Amazon.com Review
Genetically modified food is in the news and on our plates. And while consumers may not have known they were being used as lab rats, America's uncontrolled experiment with such "inventions" as StarLink corn, with its built-in insecticide, is already well under way. In
Eating in the Dark, environmental journalist Kathleen Hart examines the battles being fought in boardrooms, grocery stores, and government agencies over the creation, distribution, and regulation of genetically engineered organisms. The truth is quite disturbing. Companies like Monsanto began releasing modified seeds to farmers in the 1990s, but consumers weren't informed. From baby formula made from engineered soybeans to taco shells that cause dangerous allergy attacks, the stories here are well-researched and frightening. Hart accuses the U.S. Food and Drug Administration of aiding and abetting what she calls a public health "nightmare," and she calls for both intense research and strong legislation as a way of getting the experiment under control.
--Therese Littleton
From Publishers Weekly
If we are what we eat, then we may be ingesting our way toward a sick new world: that's the gist of Hart's cautionary examination of how "Frankenstein food" genetically modified food, particularly corn- and soy-based products has come to fill grocery store shelves in the past decade.
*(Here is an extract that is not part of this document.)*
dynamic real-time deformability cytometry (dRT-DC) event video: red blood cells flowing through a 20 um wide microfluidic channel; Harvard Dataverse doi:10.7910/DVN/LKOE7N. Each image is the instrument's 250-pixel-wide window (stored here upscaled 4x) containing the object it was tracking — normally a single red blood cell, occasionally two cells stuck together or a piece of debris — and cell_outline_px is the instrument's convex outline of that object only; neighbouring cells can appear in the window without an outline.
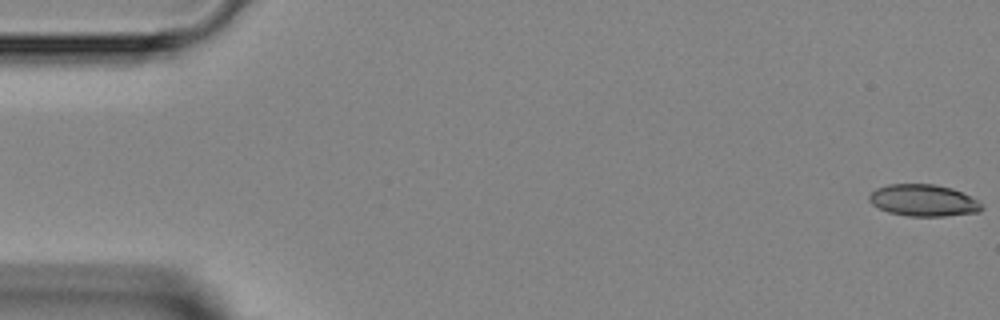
{"species": "Egyptian fruit bat (a non-hibernating species)", "species_latin": "Rousettus aegyptiacus", "temperature_condition": "room temperature", "stored_images_in_passage": 46, "camera_frame_rate_fps": 3000, "um_per_image_px": 0.085, "animal": {"sex": "female"}, "frame": {"image": 1, "passage_image": 1, "time_ms": 0.0, "image_size_px": [1000, 320], "cell_outline_px": [[984, 208], [980, 212], [944, 216], [908, 216], [888, 212], [872, 204], [868, 200], [868, 196], [876, 188], [888, 184], [932, 184], [952, 188], [976, 200]], "centroid_in_image_um": [78.46, 17.03], "position_along_channel_um": 6.5, "area_um2": 20.69}}
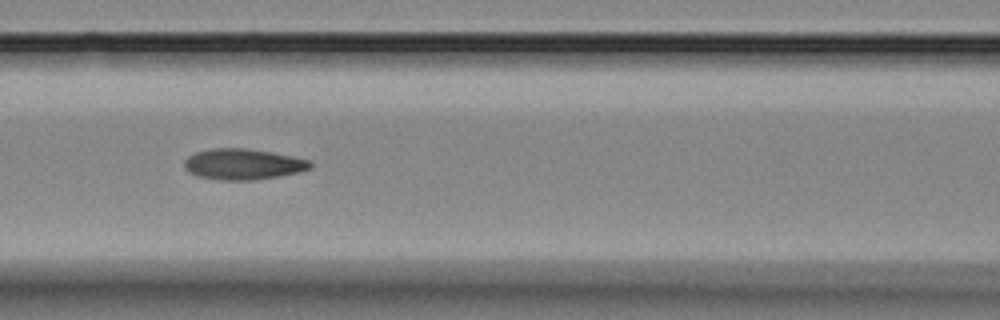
{"frame": {"image": 2, "passage_image": 20, "time_ms": 6.333, "image_size_px": [1000, 320], "cell_outline_px": [[312, 168], [300, 172], [252, 180], [220, 180], [196, 176], [188, 172], [184, 168], [184, 160], [188, 156], [196, 152], [212, 148], [244, 148], [272, 152], [312, 160]], "centroid_in_image_um": [20.65, 13.95], "position_along_channel_um": 145.9, "area_um2": 22.77}}
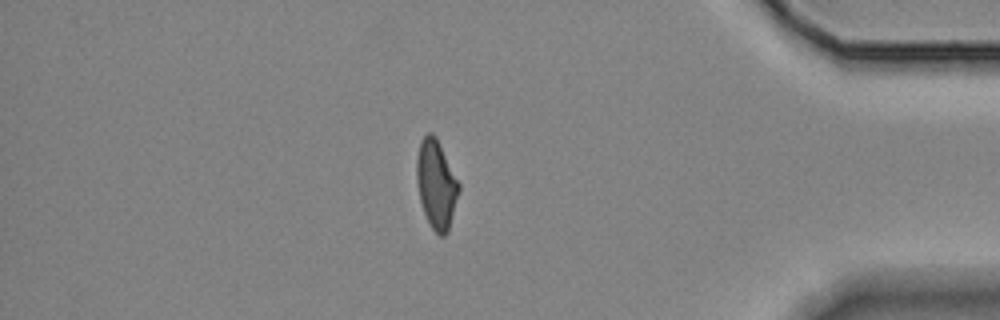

Hart, a health and environment writer for 15 years, is aghast that produce modified by biotech companies is not labeled. She is bewildered that consumer resistance has been much slower to develop in the United States than in Japan and in Europe, where test fields of modified sugar beets and oilseed have been destroyed by scythe-wielding "croppers." She worries about the impact of altered plants on pollinating bees and butterflies, and she fears the long-term health consequences of an uninformed and unsuspecting population becoming guinea pigs for an untested agricultural technology. For all her concerns, however, Hart is no one-note alarmist; the book is admirable for its exhaustive, balanced presentation and in its grasp of the science and the politics propelling the biotech industry. Some readers may find it a little dry. There are scattered colorful quotes from British protestors and angry American farmers, and there's the tale of a San Francisco woman who may have had a life-threatening allergic reaction to modified corn, but otherwise Hart's book is short on human-interest hooks and the storytelling punch carried by last fall's less fact-laden but more sprightly Lords of the Harvest, by Daniel Charles.